─── TEKS YANG DITAMPILKAN ───

Kita berharap kisah di muka berulang terjadi di zaman ini, dalam bentuk yang semakna. Hari-hari ke depan kita menghadapi tantangan berat penyakit individualisme. Sikap mementingkan diri sendiri, tak ambil peduli dengan kebutuhan orang di sekitar kita. Kita dihadapkan pada fakta kesenjangan. Ada sebagian orang yang berlimpah makanan, sampai berlebih lemak sehingga perlu menjalani diet ketat. Pada saat yang sama, ada orang yang kesulitan sekadar untuk memperoleh sepiring nasi dalam sehari.
Dahulu kita pernah dibayangi ketakutan dengan prediksi Malthus. Laju pertambahan manusia akan mengikuti deret ukur, sedang produksi pangan hanya mengikuti deret angka. Pendapat Malthus kemudian dijawab dengan berbagai teknologi budidaya. Hitungan para ahli saat ini, produksi pangan masih bisa mencukupi kebutuhan warga dunia. Masalah besarnya itu ada pada kesenjangan distribusi. Bagaimana kebijakan dibuat oleh pemerintah negeri kaya pangan ke negeri kurang pangan; atau bagaimana menghapus monopoli kepemilikan segelintir kelompok, menjadi hak warga secara luas. Ada sekelompok masyarakat yang rakus untuk memiliki sendiri, lantas mengabaikan yang lain. Problem sesungguhnya bukan pada ’miskin pangan,’ tetapi ancaman adanya ’miskin solidaritas.’ Bila kita simak lebih jauh, selain konflik ekstrim seperti peperangan, predikat negara miskin itu ternyata lebih banyak disebabkan oleh adanya kesenjangan sosial. Ada orang-orang kaya, tetapi mempunyai jurang perbedaan yang amat dalam dengan warga kebanyakan.
Solusi Krisis
Dunia saat ini menghadapi ancaman krisis keuangan yang parah. Bahkan banyak yang menyebut ini krisis terparah setelah Perang Dunia II. Bermula dari di Amerika, hal ini terus merembet ke seluruh dunia, dalam waktu yang tak jelas kapan usainya. Di Lampung, imbasnya sudah terasa dengan ambruknya Bank Tripanca. Bahkan dapur para petani di kampung tak luput dari dampak krisis. Para petani kakao, kopi, karet, dan sawit, banyak terpukul dengan jebloknya harga hasil kebun mereka.
Negeri ini belumlah pulih dari krisis sebelumnya. Perlu kesadaran semua kalangan untuk memberi andil penyelesaian. Agar tak muncul lagi krisis di atas krisis. Seperti munculnya kejahatan akibat kesulitan memenuhi kebutuhan hidup.
Negeri ini perlu energi lebih untuk setara dengan bangsa-bangsa maju yang lain. Karenanya, ini bukan sekadar kemampuan memberi bantuan. Tetapi kemampuan untuk mampu mendahulukan kepentingan dan kebutuhan orang lain daripada diri sendiri. Inilah perilaku itsar. Seperti kisah dimuka. Inilah tingkatan lanjutan dari sifat derma.

─── CUPLIKAN CATATAN DATA ───

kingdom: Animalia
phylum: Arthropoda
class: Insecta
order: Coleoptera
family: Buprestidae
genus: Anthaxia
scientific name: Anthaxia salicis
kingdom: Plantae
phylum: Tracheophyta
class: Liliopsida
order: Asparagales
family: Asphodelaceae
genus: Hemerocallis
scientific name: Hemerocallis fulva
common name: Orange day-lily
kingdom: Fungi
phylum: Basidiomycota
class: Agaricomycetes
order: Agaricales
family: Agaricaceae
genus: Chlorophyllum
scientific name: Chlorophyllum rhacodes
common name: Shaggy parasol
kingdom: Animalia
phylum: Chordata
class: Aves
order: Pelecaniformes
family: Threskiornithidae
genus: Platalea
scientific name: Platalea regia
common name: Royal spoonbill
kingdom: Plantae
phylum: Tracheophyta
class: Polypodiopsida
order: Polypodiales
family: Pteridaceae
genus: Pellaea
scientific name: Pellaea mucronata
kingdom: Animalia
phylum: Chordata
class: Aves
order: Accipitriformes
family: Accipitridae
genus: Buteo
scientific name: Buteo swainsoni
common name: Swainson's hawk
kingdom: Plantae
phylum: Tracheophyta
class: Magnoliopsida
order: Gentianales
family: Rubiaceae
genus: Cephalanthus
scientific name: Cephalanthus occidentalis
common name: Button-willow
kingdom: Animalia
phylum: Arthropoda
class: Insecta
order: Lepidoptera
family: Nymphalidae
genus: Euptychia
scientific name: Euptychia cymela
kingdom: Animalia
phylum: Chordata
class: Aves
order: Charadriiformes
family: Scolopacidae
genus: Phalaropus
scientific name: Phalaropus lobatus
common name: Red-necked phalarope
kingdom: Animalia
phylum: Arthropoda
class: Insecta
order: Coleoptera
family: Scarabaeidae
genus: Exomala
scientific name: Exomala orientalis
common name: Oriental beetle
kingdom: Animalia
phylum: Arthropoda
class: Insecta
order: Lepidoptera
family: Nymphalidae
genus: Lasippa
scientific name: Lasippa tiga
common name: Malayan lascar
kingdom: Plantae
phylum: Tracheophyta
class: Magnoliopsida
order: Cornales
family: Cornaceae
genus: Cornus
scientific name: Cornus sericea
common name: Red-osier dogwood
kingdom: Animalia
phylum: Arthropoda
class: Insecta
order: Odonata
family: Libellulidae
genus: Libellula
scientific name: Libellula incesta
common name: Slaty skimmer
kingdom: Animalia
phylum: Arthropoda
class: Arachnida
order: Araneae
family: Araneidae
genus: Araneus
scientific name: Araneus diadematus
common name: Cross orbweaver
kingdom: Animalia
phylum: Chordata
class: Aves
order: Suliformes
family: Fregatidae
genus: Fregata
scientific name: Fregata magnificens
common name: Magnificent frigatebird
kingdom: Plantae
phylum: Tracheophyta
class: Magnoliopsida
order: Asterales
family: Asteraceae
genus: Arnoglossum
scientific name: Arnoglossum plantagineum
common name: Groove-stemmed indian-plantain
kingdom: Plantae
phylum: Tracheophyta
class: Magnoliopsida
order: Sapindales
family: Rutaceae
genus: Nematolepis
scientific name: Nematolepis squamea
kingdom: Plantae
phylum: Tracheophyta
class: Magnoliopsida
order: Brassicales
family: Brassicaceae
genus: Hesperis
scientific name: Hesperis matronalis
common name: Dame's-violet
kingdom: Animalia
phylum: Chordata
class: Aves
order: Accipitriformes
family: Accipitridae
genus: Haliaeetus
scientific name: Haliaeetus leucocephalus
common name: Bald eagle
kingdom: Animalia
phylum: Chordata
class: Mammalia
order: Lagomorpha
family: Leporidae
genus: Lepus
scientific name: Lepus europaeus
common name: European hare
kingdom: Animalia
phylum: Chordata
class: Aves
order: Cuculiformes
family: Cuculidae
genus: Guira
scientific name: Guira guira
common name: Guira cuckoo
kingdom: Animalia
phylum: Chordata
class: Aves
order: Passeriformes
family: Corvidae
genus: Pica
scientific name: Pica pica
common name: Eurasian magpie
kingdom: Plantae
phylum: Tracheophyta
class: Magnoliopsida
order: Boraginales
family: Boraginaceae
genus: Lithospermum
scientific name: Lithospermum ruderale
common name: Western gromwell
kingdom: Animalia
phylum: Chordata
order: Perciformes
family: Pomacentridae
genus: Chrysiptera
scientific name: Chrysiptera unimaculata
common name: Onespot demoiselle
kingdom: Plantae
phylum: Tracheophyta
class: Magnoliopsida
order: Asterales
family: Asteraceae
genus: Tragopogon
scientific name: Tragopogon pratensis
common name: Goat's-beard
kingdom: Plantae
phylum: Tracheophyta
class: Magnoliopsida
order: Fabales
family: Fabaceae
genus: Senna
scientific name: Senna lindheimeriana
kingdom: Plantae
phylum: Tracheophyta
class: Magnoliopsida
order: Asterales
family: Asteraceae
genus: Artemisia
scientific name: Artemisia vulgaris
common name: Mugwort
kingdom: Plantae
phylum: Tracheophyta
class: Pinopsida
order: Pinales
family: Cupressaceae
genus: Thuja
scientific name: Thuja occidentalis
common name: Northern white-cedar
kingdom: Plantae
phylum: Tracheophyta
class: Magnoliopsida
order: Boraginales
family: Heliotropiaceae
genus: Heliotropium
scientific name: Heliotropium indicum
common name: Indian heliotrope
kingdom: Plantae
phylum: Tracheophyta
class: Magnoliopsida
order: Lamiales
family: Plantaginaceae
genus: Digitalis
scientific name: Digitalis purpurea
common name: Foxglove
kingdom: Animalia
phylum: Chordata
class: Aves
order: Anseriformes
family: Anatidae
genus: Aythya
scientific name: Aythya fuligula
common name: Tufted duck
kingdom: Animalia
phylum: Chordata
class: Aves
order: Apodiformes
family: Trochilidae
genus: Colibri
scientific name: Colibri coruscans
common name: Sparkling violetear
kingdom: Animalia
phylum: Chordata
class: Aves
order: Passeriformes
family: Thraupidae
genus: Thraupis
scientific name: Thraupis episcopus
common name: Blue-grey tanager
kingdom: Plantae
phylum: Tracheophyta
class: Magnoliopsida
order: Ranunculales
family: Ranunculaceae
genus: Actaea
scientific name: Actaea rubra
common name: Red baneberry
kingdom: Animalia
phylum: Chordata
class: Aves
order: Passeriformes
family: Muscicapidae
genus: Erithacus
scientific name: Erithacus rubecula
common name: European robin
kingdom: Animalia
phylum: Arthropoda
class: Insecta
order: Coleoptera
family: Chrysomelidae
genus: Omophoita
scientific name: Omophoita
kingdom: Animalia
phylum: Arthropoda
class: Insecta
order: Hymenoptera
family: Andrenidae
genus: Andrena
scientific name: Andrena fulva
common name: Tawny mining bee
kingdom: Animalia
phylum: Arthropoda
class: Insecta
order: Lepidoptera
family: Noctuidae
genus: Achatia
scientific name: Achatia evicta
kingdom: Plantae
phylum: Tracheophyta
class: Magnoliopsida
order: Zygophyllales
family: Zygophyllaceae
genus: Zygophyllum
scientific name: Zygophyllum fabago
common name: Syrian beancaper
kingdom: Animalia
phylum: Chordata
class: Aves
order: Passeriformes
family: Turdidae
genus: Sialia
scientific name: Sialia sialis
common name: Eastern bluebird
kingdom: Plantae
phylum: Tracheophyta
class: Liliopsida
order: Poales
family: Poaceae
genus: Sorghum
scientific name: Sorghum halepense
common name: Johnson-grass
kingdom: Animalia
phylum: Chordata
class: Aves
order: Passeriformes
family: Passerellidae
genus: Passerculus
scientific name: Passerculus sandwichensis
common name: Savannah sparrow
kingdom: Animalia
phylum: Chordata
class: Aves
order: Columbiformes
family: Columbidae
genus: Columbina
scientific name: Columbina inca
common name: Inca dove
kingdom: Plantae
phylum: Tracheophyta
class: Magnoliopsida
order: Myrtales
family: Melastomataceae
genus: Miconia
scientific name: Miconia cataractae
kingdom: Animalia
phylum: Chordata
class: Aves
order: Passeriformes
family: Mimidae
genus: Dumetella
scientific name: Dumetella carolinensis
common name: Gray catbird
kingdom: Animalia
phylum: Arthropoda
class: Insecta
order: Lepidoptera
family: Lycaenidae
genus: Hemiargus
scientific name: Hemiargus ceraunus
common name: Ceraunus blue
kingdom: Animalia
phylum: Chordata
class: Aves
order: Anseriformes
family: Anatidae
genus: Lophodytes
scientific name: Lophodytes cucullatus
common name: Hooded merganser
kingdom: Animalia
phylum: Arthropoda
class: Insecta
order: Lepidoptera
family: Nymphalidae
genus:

───

* KERJAKAN BERIKUT INI
A – Apakah tiap pernyataan berikut sesuai dengan teks tentang krisis dan solidaritas? Jawab ya atau tidak, lalu kutip persis kata-kata teks yang menentukan jawaban itu. (i) Produksi pangan dunia saat ini tidak lagi mencukupi kebutuhan warga dunia. (ii) Di Lampung, dampak krisis sudah terasa dengan ambruknya Bank Tripanca. (iii) Krisis keuangan itu bermula dari Eropa.
B – Dalam teks tentang krisis dan solidaritas, ubah paragraf yang diawali "Dunia saat ini menghadapi ancaman krisis keuangan" menjadi daftar singkat yang tetap memuat fakta-fakta utamanya.
C – Lanjutkan teks tentang krisis dan solidaritas, mulai setelah kalimat terakhirnya.

* JAWABAN LATIHAN INI
A –
(i) Tidak. "Hitungan para ahli saat ini, produksi pangan masih bisa mencukupi kebutuhan warga dunia."
(ii) Ya. "Di Lampung, imbasnya sudah terasa dengan ambruknya Bank Tripanca."
(iii) Tidak. "Bermula dari di Amerika, hal ini terus merembet ke seluruh dunia"

B –
- Dunia menghadapi ancaman krisis keuangan yang parah, yang oleh banyak pihak disebut terparah setelah Perang Dunia II.
- Krisis bermula di Amerika, merembet ke seluruh dunia, dan belum jelas kapan berakhir.
- Di Lampung, dampaknya terasa dengan ambruknya Bank Tripanca.
- Petani kakao, kopi, karet, dan sawit di kampung terpukul oleh jebloknya harga hasil kebun mereka.

C –
Itsar inilah yang menjadi etos perjuangan para sahabat. Seperti ketika hijrah, Rasulullah mempersaudarakan Abdur Rahman bin Auf dengan Sa'ad bin Rabi.' Sa'ad menawarkan kepada Abdur Rahman: ”Sesungguhnya aku adalah orang Anshar yang paling kaya, maka aku akan bagikan untukmu separuh hartaku, dan silakan kau pilih mana di antara dua istriku yang kau inginkan, maka akan aku lepaskan dia untuk engkau nikahi.”(HR Bukhari). Karena menjamu tamu, Abu Thalhah bersandiwara makan dengan mematikan lampu, karena hanya ada sepiring hidangan. Sang tamu makan, Abu Thalhah menemani dengan piring kosong.
Saat perang Yarmuk, dalam keadaan kritis, Ikrimah meminta air minum. Kemudian ia melihat Suhail sedang memandangnya. Maka ketika air akan diberikan kepadanya Ikrimah berkata, "Berikan dahulu air itu kepadanya." Dan ketika itu Suhail juga melihat Harits sedang melihatnya. Iapun berkata, "Berikan air itu kepadanya (Harits). Namun belum sampai air itu kepada Harits, ternyata ketiganya telah meninggal tanpa sempat merasakan air tersebut sedikitpun. Harits bin Hisyam, Ikrimah bin Abu Jahal, dan Suhail bin Amr syahid dalam peristiwa tersebut. Ibnu Sa'ad menuliskan kisah ini dalam kitab ath Thabaqat.
Sejarah kemanusiaan kemudian mencatat perilaku sahabat tersebut. Merekalah generasi (yang awalnya) miskin yang lahir dari gurun tandus nan gersang tetapi kemudian berhasil memimpin peradaban selama belasan abad.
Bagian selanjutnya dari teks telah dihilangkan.